• [Task prompt]:
Every entry is to be returned unchanged, and no picture is to be included.

Segment Start: Dataset

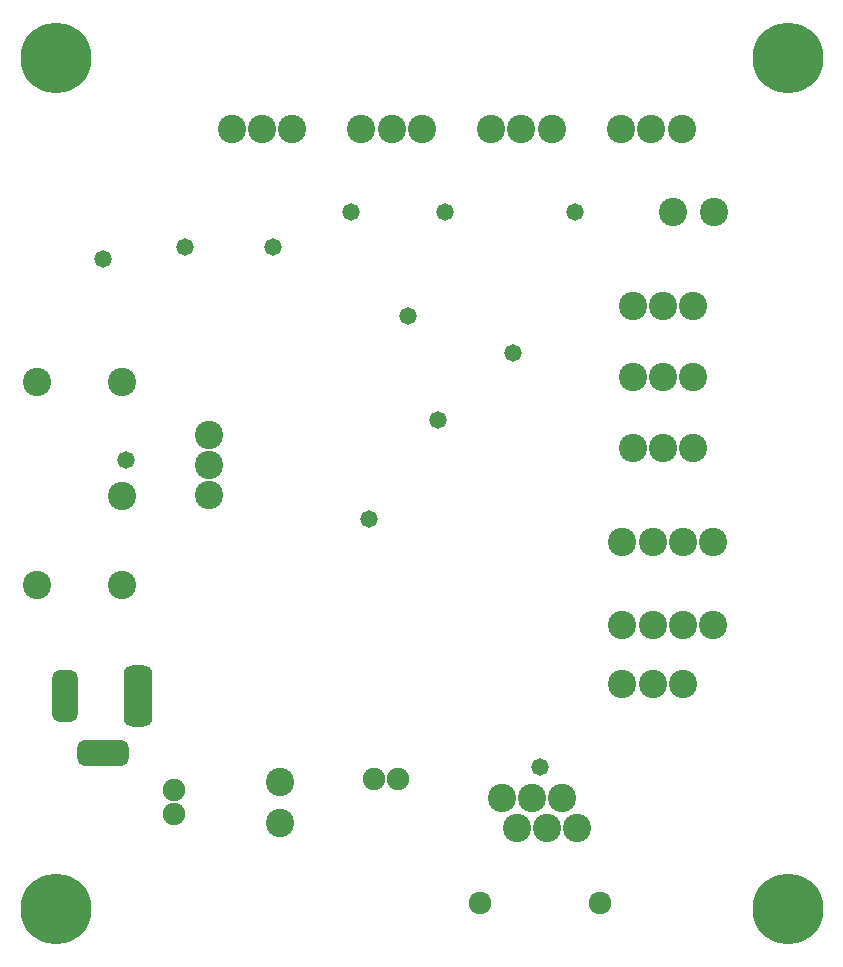
<source format=gbs>
%FSLAX44Y44*%
%MOMM*%
G71*
G01*
G75*
G04 Layer_Color=16711935*
%ADD10R,0.6000X1.0000*%
%ADD11R,1.4500X1.8000*%
%ADD12R,2.1590X2.7430*%
%ADD13R,1.5200X1.6800*%
%ADD14R,1.4000X1.0000*%
%ADD15R,0.6000X2.0000*%
%ADD16O,0.6000X2.0000*%
%ADD17R,1.0000X0.6000*%
%ADD18R,1.5000X2.0000*%
%ADD19C,1.0000*%
%ADD20C,0.3000*%
%ADD21C,0.2580*%
%ADD22R,3.8000X2.0000*%
%ADD23C,2.0000*%
%ADD24C,1.5240*%
G04:AMPARAMS|DCode=25|XSize=4.8mm|YSize=2mm|CornerRadius=0.5mm|HoleSize=0mm|Usage=FLASHONLY|Rotation=270.000|XOffset=0mm|YOffset=0mm|HoleType=Round|Shape=RoundedRectangle|*
%AMROUNDEDRECTD25*
21,1,4.8000,1.0000,0,0,270.0*
21,1,3.8000,2.0000,0,0,270.0*
1,1,1.0000,-0.5000,-1.9000*
1,1,1.0000,-0.5000,1.9000*
1,1,1.0000,0.5000,1.9000*
1,1,1.0000,0.5000,-1.9000*
%
%ADD25ROUNDEDRECTD25*%
G04:AMPARAMS|DCode=26|XSize=4mm|YSize=1.8mm|CornerRadius=0.45mm|HoleSize=0mm|Usage=FLASHONLY|Rotation=270.000|XOffset=0mm|YOffset=0mm|HoleType=Round|Shape=RoundedRectangle|*
%AMROUNDEDRECTD26*
21,1,4.0000,0.9000,0,0,270.0*
21,1,3.1000,1.8000,0,0,270.0*
1,1,0.9000,-0.4500,-1.5500*
1,1,0.9000,-0.4500,1.5500*
1,1,0.9000,0.4500,1.5500*
1,1,0.9000,0.4500,-1.5500*
%
%ADD26ROUNDEDRECTD26*%
G04:AMPARAMS|DCode=27|XSize=4mm|YSize=1.8mm|CornerRadius=0.45mm|HoleSize=0mm|Usage=FLASHONLY|Rotation=0.000|XOffset=0mm|YOffset=0mm|HoleType=Round|Shape=RoundedRectangle|*
%AMROUNDEDRECTD27*
21,1,4.0000,0.9000,0,0,0.0*
21,1,3.1000,1.8000,0,0,0.0*
1,1,0.9000,1.5500,-0.4500*
1,1,0.9000,-1.5500,-0.4500*
1,1,0.9000,-1.5500,0.4500*
1,1,0.9000,1.5500,0.4500*
%
%ADD27ROUNDEDRECTD27*%
%ADD28C,1.5000*%
%ADD29C,4.0000*%
%ADD30C,1.2700*%
%ADD31C,0.2000*%
%ADD32C,0.2540*%
%ADD33C,0.1000*%
%ADD34R,1.1000X2.0000*%
%ADD35R,2.0000X1.1000*%
%ADD36R,0.5000X1.0000*%
%ADD37R,1.0000X0.5000*%
%ADD38R,1.0000X1.4000*%
%ADD39R,1.8500X2.2000*%
%ADD40R,2.5590X3.1430*%
%ADD41R,1.9200X2.0800*%
%ADD42R,1.8000X1.4000*%
%ADD43R,1.0000X2.4000*%
%ADD44O,1.0000X2.4000*%
%ADD45R,1.4000X1.0000*%
%ADD46R,1.9000X2.4000*%
%ADD47R,4.2000X2.4000*%
%ADD48C,2.4000*%
%ADD49C,1.9240*%
G04:AMPARAMS|DCode=50|XSize=5.2mm|YSize=2.4mm|CornerRadius=0.7mm|HoleSize=0mm|Usage=FLASHONLY|Rotation=270.000|XOffset=0mm|YOffset=0mm|HoleType=Round|Shape=RoundedRectangle|*
%AMROUNDEDRECTD50*
21,1,5.2000,1.0000,0,0,270.0*
21,1,3.8000,2.4000,0,0,270.0*
1,1,1.4000,-0.5000,-1.9000*
1,1,1.4000,-0.5000,1.9000*
1,1,1.4000,0.5000,1.9000*
1,1,1.4000,0.5000,-1.9000*
%
%ADD50ROUNDEDRECTD50*%
G04:AMPARAMS|DCode=51|XSize=4.4mm|YSize=2.2mm|CornerRadius=0.65mm|HoleSize=0mm|Usage=FLASHONLY|Rotation=270.000|XOffset=0mm|YOffset=0mm|HoleType=Round|Shape=RoundedRectangle|*
%AMROUNDEDRECTD51*
21,1,4.4000,0.9000,0,0,270.0*
21,1,3.1000,2.2000,0,0,270.0*
1,1,1.3000,-0.4500,-1.5500*
1,1,1.3000,-0.4500,1.5500*
1,1,1.3000,0.4500,1.5500*
1,1,1.3000,0.4500,-1.5500*
%
%ADD51ROUNDEDRECTD51*%
G04:AMPARAMS|DCode=52|XSize=4.4mm|YSize=2.2mm|CornerRadius=0.65mm|HoleSize=0mm|Usage=FLASHONLY|Rotation=0.000|XOffset=0mm|YOffset=0mm|HoleType=Round|Shape=RoundedRectangle|*
%AMROUNDEDRECTD52*
21,1,4.4000,0.9000,0,0,0.0*
21,1,3.1000,2.2000,0,0,0.0*
1,1,1.3000,1.5500,-0.4500*
1,1,1.3000,-1.5500,-0.4500*
1,1,1.3000,-1.5500,0.4500*
1,1,1.3000,1.5500,0.4500*
%
%ADD52ROUNDEDRECTD52*%
%ADD53C,1.9000*%
%ADD54C,6.0000*%
%ADD55C,1.4732*%
D48*
X180000Y451000D02*
D03*
Y425500D02*
D03*
Y400000D02*
D03*
X199000Y710000D02*
D03*
X224500D02*
D03*
X250000D02*
D03*
X309000D02*
D03*
X334500D02*
D03*
X360000D02*
D03*
X470000D02*
D03*
X444500D02*
D03*
X419000D02*
D03*
X580000D02*
D03*
X554500D02*
D03*
X529000D02*
D03*
X572500Y640000D02*
D03*
X607500D02*
D03*
X479050Y143250D02*
D03*
X453650D02*
D03*
X466350Y117850D02*
D03*
X491750D02*
D03*
X440950D02*
D03*
X428250Y143250D02*
D03*
X240000Y157500D02*
D03*
Y122500D02*
D03*
X106000Y324000D02*
D03*
Y496000D02*
D03*
X34000D02*
D03*
Y324000D02*
D03*
X106000Y399000D02*
D03*
X590000Y560000D02*
D03*
X564500D02*
D03*
X539000D02*
D03*
X590000Y500000D02*
D03*
X564500D02*
D03*
X539000D02*
D03*
X590000Y440000D02*
D03*
X564500D02*
D03*
X539000D02*
D03*
X581000Y360000D02*
D03*
X606500Y360000D02*
D03*
X555500Y360000D02*
D03*
X530000D02*
D03*
X581000Y290000D02*
D03*
X606500Y290000D02*
D03*
X555500Y290000D02*
D03*
X530000D02*
D03*
X555500Y240000D02*
D03*
X530000D02*
D03*
X581000D02*
D03*
D49*
X409200Y54350D02*
D03*
X510800D02*
D03*
D50*
X120000Y230000D02*
D03*
D51*
X58000D02*
D03*
D52*
X90000Y182000D02*
D03*
D53*
X340000Y160000D02*
D03*
X320000D02*
D03*
X150000Y150000D02*
D03*
Y130000D02*
D03*
D54*
X670000Y50000D02*
D03*
X50000D02*
D03*
Y770000D02*
D03*
X670000D02*
D03*
D55*
X348500Y551500D02*
D03*
X437400Y520000D02*
D03*
X234500Y610000D02*
D03*
X315000Y380000D02*
D03*
X373900Y463900D02*
D03*
X110000Y430000D02*
D03*
X90000Y600000D02*
D03*
X460000Y170000D02*
D03*
X300000Y640000D02*
D03*
X490000D02*
D03*
X380000D02*
D03*
X160000Y610000D02*
D03*
M02*

</source>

Segment End: Dataset

• [Problem solution]:
<source format=gbs>
%FSLAX44Y44*%
%MOMM*%
G71*
G01*
G75*
G04 Layer_Color=16711935*
%ADD10R,0.6000X1.0000*%
%ADD11R,1.4500X1.8000*%
%ADD12R,2.1590X2.7430*%
%ADD13R,1.5200X1.6800*%
%ADD14R,1.4000X1.0000*%
%ADD15R,0.6000X2.0000*%
%ADD16O,0.6000X2.0000*%
%ADD17R,1.0000X0.6000*%
%ADD18R,1.5000X2.0000*%
%ADD19C,1.0000*%
%ADD20C,0.3000*%
%ADD21C,0.2580*%
%ADD22R,3.8000X2.0000*%
%ADD23C,2.0000*%
%ADD24C,1.5240*%
G04:AMPARAMS|DCode=25|XSize=4.8mm|YSize=2mm|CornerRadius=0.5mm|HoleSize=0mm|Usage=FLASHONLY|Rotation=270.000|XOffset=0mm|YOffset=0mm|HoleType=Round|Shape=RoundedRectangle|*
%AMROUNDEDRECTD25*
21,1,4.8000,1.0000,0,0,270.0*
21,1,3.8000,2.0000,0,0,270.0*
1,1,1.0000,-0.5000,-1.9000*
1,1,1.0000,-0.5000,1.9000*
1,1,1.0000,0.5000,1.9000*
1,1,1.0000,0.5000,-1.9000*
%
%ADD25ROUNDEDRECTD25*%
G04:AMPARAMS|DCode=26|XSize=4mm|YSize=1.8mm|CornerRadius=0.45mm|HoleSize=0mm|Usage=FLASHONLY|Rotation=270.000|XOffset=0mm|YOffset=0mm|HoleType=Round|Shape=RoundedRectangle|*
%AMROUNDEDRECTD26*
21,1,4.0000,0.9000,0,0,270.0*
21,1,3.1000,1.8000,0,0,270.0*
1,1,0.9000,-0.4500,-1.5500*
1,1,0.9000,-0.4500,1.5500*
1,1,0.9000,0.4500,1.5500*
1,1,0.9000,0.4500,-1.5500*
%
%ADD26ROUNDEDRECTD26*%
G04:AMPARAMS|DCode=27|XSize=4mm|YSize=1.8mm|CornerRadius=0.45mm|HoleSize=0mm|Usage=FLASHONLY|Rotation=0.000|XOffset=0mm|YOffset=0mm|HoleType=Round|Shape=RoundedRectangle|*
%AMROUNDEDRECTD27*
21,1,4.0000,0.9000,0,0,0.0*
21,1,3.1000,1.8000,0,0,0.0*
1,1,0.9000,1.5500,-0.4500*
1,1,0.9000,-1.5500,-0.4500*
1,1,0.9000,-1.5500,0.4500*
1,1,0.9000,1.5500,0.4500*
%
%ADD27ROUNDEDRECTD27*%
%ADD28C,1.5000*%
%ADD29C,4.0000*%
%ADD30C,1.2700*%
%ADD31C,0.2000*%
%ADD32C,0.2540*%
%ADD33C,0.1000*%
%ADD34R,1.1000X2.0000*%
%ADD35R,2.0000X1.1000*%
%ADD36R,0.5000X1.0000*%
%ADD37R,1.0000X0.5000*%
%ADD38R,1.0000X1.4000*%
%ADD39R,1.8500X2.2000*%
%ADD40R,2.5590X3.1430*%
%ADD41R,1.9200X2.0800*%
%ADD42R,1.8000X1.4000*%
%ADD43R,1.0000X2.4000*%
%ADD44O,1.0000X2.4000*%
%ADD45R,1.4000X1.0000*%
%ADD46R,1.9000X2.4000*%
%ADD47R,4.2000X2.4000*%
%ADD48C,2.4000*%
%ADD49C,1.9240*%
G04:AMPARAMS|DCode=50|XSize=5.2mm|YSize=2.4mm|CornerRadius=0.7mm|HoleSize=0mm|Usage=FLASHONLY|Rotation=270.000|XOffset=0mm|YOffset=0mm|HoleType=Round|Shape=RoundedRectangle|*
%AMROUNDEDRECTD50*
21,1,5.2000,1.0000,0,0,270.0*
21,1,3.8000,2.4000,0,0,270.0*
1,1,1.4000,-0.5000,-1.9000*
1,1,1.4000,-0.5000,1.9000*
1,1,1.4000,0.5000,1.9000*
1,1,1.4000,0.5000,-1.9000*
%
%ADD50ROUNDEDRECTD50*%
G04:AMPARAMS|DCode=51|XSize=4.4mm|YSize=2.2mm|CornerRadius=0.65mm|HoleSize=0mm|Usage=FLASHONLY|Rotation=270.000|XOffset=0mm|YOffset=0mm|HoleType=Round|Shape=RoundedRectangle|*
%AMROUNDEDRECTD51*
21,1,4.4000,0.9000,0,0,270.0*
21,1,3.1000,2.2000,0,0,270.0*
1,1,1.3000,-0.4500,-1.5500*
1,1,1.3000,-0.4500,1.5500*
1,1,1.3000,0.4500,1.5500*
1,1,1.3000,0.4500,-1.5500*
%
%ADD51ROUNDEDRECTD51*%
G04:AMPARAMS|DCode=52|XSize=4.4mm|YSize=2.2mm|CornerRadius=0.65mm|HoleSize=0mm|Usage=FLASHONLY|Rotation=0.000|XOffset=0mm|YOffset=0mm|HoleType=Round|Shape=RoundedRectangle|*
%AMROUNDEDRECTD52*
21,1,4.4000,0.9000,0,0,0.0*
21,1,3.1000,2.2000,0,0,0.0*
1,1,1.3000,1.5500,-0.4500*
1,1,1.3000,-1.5500,-0.4500*
1,1,1.3000,-1.5500,0.4500*
1,1,1.3000,1.5500,0.4500*
%
%ADD52ROUNDEDRECTD52*%
%ADD53C,1.9000*%
%ADD54C,6.0000*%
%ADD55C,1.4732*%
D48*
X180000Y451000D02*
D03*
Y425500D02*
D03*
Y400000D02*
D03*
X199000Y710000D02*
D03*
X224500D02*
D03*
X250000D02*
D03*
X309000D02*
D03*
X334500D02*
D03*
X360000D02*
D03*
X470000D02*
D03*
X444500D02*
D03*
X419000D02*
D03*
X580000D02*
D03*
X554500D02*
D03*
X529000D02*
D03*
X572500Y640000D02*
D03*
X607500D02*
D03*
X479050Y143250D02*
D03*
X453650D02*
D03*
X466350Y117850D02*
D03*
X491750D02*
D03*
X440950D02*
D03*
X428250Y143250D02*
D03*
X240000Y157500D02*
D03*
Y122500D02*
D03*
X106000Y324000D02*
D03*
Y496000D02*
D03*
X34000D02*
D03*
Y324000D02*
D03*
X106000Y399000D02*
D03*
X590000Y560000D02*
D03*
X564500D02*
D03*
X539000D02*
D03*
X590000Y500000D02*
D03*
X564500D02*
D03*
X539000D02*
D03*
X590000Y440000D02*
D03*
X564500D02*
D03*
X539000D02*
D03*
X581000Y360000D02*
D03*
X606500Y360000D02*
D03*
X555500Y360000D02*
D03*
X530000D02*
D03*
X581000Y290000D02*
D03*
X606500Y290000D02*
D03*
X555500Y290000D02*
D03*
X530000D02*
D03*
X555500Y240000D02*
D03*
X530000D02*
D03*
X581000D02*
D03*
D49*
X409200Y54350D02*
D03*
X510800D02*
D03*
D50*
X120000Y230000D02*
D03*
D51*
X58000D02*
D03*
D52*
X90000Y182000D02*
D03*
D53*
X340000Y160000D02*
D03*
X320000D02*
D03*
X150000Y150000D02*
D03*
Y130000D02*
D03*
D54*
X670000Y50000D02*
D03*
X50000D02*
D03*
Y770000D02*
D03*
X670000D02*
D03*
D55*
X348500Y551500D02*
D03*
X437400Y520000D02*
D03*
X234500Y610000D02*
D03*
X315000Y380000D02*
D03*
X373900Y463900D02*
D03*
X110000Y430000D02*
D03*
X90000Y600000D02*
D03*
X460000Y170000D02*
D03*
X300000Y640000D02*
D03*
X490000D02*
D03*
X380000D02*
D03*
X160000Y610000D02*
D03*
M02*

</source>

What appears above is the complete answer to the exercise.